» 取り組む課題
1. 「キネマの神様」の感想から、「その新作が観られるだけでも嬉」から「としては胸が熱くなって来る。」までを、両端も含めてそのまま書き写してください。
2. 「キネマの神様」の感想によると、ゴウを演じるはずだったのは誰ですか。

» 提示された文章
--

「キネマの神様」
(物語)2019年、丸山郷直・通称ゴウ(沢田研二)はギャンブル漬けで借金まみれ。妻の淑子(宮本信子)や娘の歩(寺島しのぶ)からも見放されるダメ親父である。そんな彼がたった一つ愛してやまないのは映画で、昔馴染みの寺林新太郎・通称テラシン(小林稔侍)が経営する映画館・テアトル銀幕に入り浸っては昔の映画を観るのが楽しみだった。ある日ゴウはそこで、自分が助監督を務めた映画「花筏」を観る。スクリーンの中で今も輝く昭和の大女優・桂園子(北川景子)の姿を見るうちにゴウは、50年前、撮影所で助監督修行をしていたあの頃の記憶がよみがえって来て…。
ゴウを演じるはずだった志村けんがコロナ禍で急逝し、その後も緊急事態宣言で撮影が中断したり、さまざまなアクシデントを乗り越えて映画を完成させた、名匠・山田洋次監督の映画に賭ける情熱には心から敬意を表する。
山田監督は現在の日本映画界で私が最も尊敬する映画監督で、ほとんどの作品を観て来たし、このブログでも欠かさず作品評を書いて来た。
その新作が観られるだけでも嬉しいのに、舞台が映画撮影所で、映画作りにまつわる話、と聞いてなおの事期待が膨らんだ。
撮影所が舞台と言えば、松竹大船撮影所50周年記念映画と謳われた「キネマの天地」(1986)を監督したのも山田洋次。あの映画もとても好きな作品である。そして今回は松竹映画100周年記念作品。節目の記念作品に2度も関わるだけでも凄い事だ。封切られて真っ先に映画館に駆け付けた。
(以下ネタバレあり)
うーん.........何と言うか、これは感想を書くのに、何度も筆が止まった。期待し過ぎたのかも知れないが、微妙にいまいちの出来なのである。
設定は悪くない。
昔は映画に情熱を傾けていたはずなのに、今は見る影もを見るなく落ちぶれ、酒浸りとギャンブルの日々。そんな彼が、一念発起して映画脚本を書き上げ、見事最優秀脚本賞を受賞して世間に認められるが、長年の不摂生が祟って命を縮め、スクリーンを見つめながら死んで行く。そして若き頃の回想では映画全盛だった頃の活気溢れる撮影所で、ひた向きに働いていた頃を思い出す…。
こういう梗概を読むだけでも、面白そうでワクワクして来る。絶対に傑作になると確信していたのだが…。
まず良い所を挙げてみる。
ゴウの若き頃、彼は松竹撮影所で助監督修業を積みながら、いつかは映画監督になる夢を見続けている。ここでの、活気にあふれた撮影所風景や、気難しい名匠監督の無理難題に対処したり、撮影現場を走り回ったりするゴウの姿にはちょっと感動させられた。山田監督自身も言っているが、これらは1950年代、山田監督が松竹大船撮影所で助監督修業をしていた頃の実体験も反映しているようだ。
映画ってこうやって作られて行くのだ、今の一流監督も昔はこうやって名匠にシゴかれながら映画作りを学んだのだ、と思うと、映画ファンとしては胸が熱くなって来る。

--

» 確認用データ
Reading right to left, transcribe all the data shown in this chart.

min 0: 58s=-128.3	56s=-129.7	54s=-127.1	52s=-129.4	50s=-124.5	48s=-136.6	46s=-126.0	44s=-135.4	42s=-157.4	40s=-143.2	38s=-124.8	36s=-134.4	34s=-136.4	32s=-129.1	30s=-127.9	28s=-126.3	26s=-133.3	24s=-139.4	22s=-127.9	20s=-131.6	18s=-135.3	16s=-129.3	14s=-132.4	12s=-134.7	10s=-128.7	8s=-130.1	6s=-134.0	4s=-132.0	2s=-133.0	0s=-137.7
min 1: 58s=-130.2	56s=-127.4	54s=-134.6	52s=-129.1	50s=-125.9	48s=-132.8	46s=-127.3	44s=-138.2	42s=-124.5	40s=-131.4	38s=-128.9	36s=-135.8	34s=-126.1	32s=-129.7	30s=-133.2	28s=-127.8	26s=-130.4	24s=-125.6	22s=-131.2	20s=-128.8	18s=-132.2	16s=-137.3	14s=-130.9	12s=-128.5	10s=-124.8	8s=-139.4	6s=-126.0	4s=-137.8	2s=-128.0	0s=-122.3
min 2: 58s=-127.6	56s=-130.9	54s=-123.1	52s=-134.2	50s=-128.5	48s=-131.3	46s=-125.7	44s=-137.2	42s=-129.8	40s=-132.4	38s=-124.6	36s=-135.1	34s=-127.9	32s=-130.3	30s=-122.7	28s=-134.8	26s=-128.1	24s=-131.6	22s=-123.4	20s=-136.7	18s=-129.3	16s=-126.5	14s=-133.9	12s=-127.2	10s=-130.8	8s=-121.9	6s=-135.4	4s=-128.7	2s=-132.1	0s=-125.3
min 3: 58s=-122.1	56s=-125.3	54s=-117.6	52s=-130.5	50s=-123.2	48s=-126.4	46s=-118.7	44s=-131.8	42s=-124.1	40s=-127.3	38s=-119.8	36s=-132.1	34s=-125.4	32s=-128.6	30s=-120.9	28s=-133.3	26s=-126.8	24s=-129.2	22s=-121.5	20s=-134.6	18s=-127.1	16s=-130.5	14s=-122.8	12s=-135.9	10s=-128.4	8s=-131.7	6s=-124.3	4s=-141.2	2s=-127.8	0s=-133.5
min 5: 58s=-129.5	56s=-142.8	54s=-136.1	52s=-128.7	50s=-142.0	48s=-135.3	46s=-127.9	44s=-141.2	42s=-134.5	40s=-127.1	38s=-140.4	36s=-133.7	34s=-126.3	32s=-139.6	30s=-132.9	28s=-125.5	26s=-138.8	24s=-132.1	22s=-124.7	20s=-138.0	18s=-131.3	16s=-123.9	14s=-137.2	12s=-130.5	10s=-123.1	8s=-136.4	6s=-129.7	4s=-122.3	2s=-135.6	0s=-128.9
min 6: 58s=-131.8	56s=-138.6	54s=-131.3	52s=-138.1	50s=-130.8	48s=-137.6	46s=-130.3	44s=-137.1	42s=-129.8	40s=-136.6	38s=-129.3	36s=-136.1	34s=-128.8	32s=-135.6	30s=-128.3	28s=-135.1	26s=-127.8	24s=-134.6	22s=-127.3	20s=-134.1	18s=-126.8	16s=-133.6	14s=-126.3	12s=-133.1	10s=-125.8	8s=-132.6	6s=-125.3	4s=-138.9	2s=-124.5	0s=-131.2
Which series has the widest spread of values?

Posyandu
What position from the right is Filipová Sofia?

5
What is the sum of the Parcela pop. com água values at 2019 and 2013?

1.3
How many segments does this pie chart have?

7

--

» 課題ごとの結果
1.
その新作が観られるだけでも嬉しいのに、舞台が映画撮影所で、映画作りにまつわる話、と聞いてなおの事期待が膨らんだ。
撮影所が舞台と言えば、松竹大船撮影所50周年記念映画と謳われた「キネマの天地」(1986)を監督したのも山田洋次。あの映画もとても好きな作品である。そして今回は松竹映画100周年記念作品。節目の記念作品に2度も関わるだけでも凄い事だ。封切られて真っ先に映画館に駆け付けた。
(以下ネタバレあり)
うーん.........何と言うか、これは感想を書くのに、何度も筆が止まった。期待し過ぎたのかも知れないが、微妙にいまいちの出来なのである。
設定は悪くない。
昔は映画に情熱を傾けていたはずなのに、今は見る影もを見るなく落ちぶれ、酒浸りとギャンブルの日々。そんな彼が、一念発起して映画脚本を書き上げ、見事最優秀脚本賞を受賞して世間に認められるが、長年の不摂生が祟って命を縮め、スクリーンを見つめながら死んで行く。そして若き頃の回想では映画全盛だった頃の活気溢れる撮影所で、ひた向きに働いていた頃を思い出す…。
こういう梗概を読むだけでも、面白そうでワクワクして来る。絶対に傑作になると確信していたのだが…。
まず良い所を挙げてみる。
ゴウの若き頃、彼は松竹撮影所で助監督修業を積みながら、いつかは映画監督になる夢を見続けている。ここでの、活気にあふれた撮影所風景や、気難しい名匠監督の無理難題に対処したり、撮影現場を走り回ったりするゴウの姿にはちょっと感動させられた。山田監督自身も言っているが、これらは1950年代、山田監督が松竹大船撮影所で助監督修業をしていた頃の実体験も反映しているようだ。
映画ってこうやって作られて行くのだ、今の一流監督も昔はこうやって名匠にシゴかれながら映画作りを学んだのだ、と思うと、映画ファンとしては胸が熱くなって来る。

2. 志村けんです。